Top of Provided entries

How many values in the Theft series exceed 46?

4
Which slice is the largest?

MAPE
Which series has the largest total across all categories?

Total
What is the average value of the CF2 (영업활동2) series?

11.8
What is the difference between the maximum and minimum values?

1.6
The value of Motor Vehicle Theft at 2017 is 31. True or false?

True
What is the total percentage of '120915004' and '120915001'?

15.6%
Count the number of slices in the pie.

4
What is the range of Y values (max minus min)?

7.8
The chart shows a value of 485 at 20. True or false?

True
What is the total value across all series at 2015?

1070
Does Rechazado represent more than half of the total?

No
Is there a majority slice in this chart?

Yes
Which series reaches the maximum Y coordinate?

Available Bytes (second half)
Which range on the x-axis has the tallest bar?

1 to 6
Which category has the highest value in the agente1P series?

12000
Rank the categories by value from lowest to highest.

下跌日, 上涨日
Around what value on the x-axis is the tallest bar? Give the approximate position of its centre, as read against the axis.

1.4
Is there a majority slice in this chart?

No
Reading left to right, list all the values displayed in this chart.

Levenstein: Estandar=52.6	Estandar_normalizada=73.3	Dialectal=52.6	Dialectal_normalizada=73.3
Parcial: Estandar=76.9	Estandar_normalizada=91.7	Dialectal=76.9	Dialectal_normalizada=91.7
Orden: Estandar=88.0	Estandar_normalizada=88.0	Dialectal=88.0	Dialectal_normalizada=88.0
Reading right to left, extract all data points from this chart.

Bottom of Provided entries

> _Assigned task_: Please pick out every line of the records that contains the string "True", matching case exactly, and copy each of those lines.

> _Solution_:
The value of Motor Vehicle Theft at 2017 is 31. True or false?
True
The chart shows a value of 485 at 20. True or false?
True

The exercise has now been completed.